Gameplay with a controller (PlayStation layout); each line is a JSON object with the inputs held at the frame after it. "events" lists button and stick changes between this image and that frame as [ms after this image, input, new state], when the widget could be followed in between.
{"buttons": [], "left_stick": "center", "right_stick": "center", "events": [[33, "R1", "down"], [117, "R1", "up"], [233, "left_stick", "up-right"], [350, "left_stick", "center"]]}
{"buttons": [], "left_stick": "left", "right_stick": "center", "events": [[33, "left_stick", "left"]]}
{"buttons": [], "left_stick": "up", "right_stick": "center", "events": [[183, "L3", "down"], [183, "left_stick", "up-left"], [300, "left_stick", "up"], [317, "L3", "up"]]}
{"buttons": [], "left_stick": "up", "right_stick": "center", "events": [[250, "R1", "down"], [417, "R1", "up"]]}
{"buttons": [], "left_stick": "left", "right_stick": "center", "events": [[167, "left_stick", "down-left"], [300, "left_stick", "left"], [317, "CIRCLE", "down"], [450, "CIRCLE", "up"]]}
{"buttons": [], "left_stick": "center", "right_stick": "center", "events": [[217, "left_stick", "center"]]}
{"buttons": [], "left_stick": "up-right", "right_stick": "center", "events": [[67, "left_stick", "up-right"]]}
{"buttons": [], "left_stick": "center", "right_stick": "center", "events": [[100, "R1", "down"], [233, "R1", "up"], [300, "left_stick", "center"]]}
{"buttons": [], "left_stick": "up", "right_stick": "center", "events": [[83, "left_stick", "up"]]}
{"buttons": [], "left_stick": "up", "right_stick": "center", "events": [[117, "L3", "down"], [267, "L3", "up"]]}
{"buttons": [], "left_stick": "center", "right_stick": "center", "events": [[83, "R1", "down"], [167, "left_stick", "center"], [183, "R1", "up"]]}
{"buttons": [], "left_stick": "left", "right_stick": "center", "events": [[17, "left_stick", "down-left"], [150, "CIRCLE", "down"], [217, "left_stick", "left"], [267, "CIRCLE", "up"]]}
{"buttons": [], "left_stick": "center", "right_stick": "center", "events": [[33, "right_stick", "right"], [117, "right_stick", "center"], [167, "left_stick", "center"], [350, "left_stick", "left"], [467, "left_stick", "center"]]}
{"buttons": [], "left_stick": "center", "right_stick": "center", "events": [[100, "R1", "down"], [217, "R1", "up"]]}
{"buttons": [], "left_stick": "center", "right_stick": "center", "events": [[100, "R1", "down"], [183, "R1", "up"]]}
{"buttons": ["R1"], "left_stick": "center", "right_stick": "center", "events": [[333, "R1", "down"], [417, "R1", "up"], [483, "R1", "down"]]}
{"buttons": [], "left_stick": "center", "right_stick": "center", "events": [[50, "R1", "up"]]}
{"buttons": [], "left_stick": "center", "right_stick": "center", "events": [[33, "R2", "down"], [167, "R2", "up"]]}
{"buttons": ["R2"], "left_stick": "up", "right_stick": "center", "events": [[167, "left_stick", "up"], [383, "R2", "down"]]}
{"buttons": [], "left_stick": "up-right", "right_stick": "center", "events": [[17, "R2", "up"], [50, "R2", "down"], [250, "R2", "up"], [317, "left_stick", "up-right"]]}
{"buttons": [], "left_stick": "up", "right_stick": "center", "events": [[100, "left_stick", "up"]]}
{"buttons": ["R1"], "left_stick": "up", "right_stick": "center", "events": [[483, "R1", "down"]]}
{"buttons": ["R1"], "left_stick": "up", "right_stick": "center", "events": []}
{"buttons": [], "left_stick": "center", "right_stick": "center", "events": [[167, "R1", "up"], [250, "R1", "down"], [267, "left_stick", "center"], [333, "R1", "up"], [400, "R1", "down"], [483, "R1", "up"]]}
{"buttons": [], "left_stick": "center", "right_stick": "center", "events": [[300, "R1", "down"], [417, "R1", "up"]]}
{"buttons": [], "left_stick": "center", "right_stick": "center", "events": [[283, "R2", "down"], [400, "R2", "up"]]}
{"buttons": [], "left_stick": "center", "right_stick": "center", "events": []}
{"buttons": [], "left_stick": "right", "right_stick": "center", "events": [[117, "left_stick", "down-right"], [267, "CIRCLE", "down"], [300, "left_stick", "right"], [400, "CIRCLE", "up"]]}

■ EXERCISE DESCRIPTION: List every line from the entries above in which "CIRCLE" appears.

■ TASK OUTPUT:
{"buttons": [], "left_stick": "left", "right_stick": "center", "events": [[167, "left_stick", "down-left"], [300, "left_stick", "left"], [317, "CIRCLE", "down"], [450, "CIRCLE", "up"]]}
{"buttons": [], "left_stick": "left", "right_stick": "center", "events": [[17, "left_stick", "down-left"], [150, "CIRCLE", "down"], [217, "left_stick", "left"], [267, "CIRCLE", "up"]]}
{"buttons": [], "left_stick": "right", "right_stick": "center", "events": [[117, "left_stick", "down-right"], [267, "CIRCLE", "down"], [300, "left_stick", "right"], [400, "CIRCLE", "up"]]}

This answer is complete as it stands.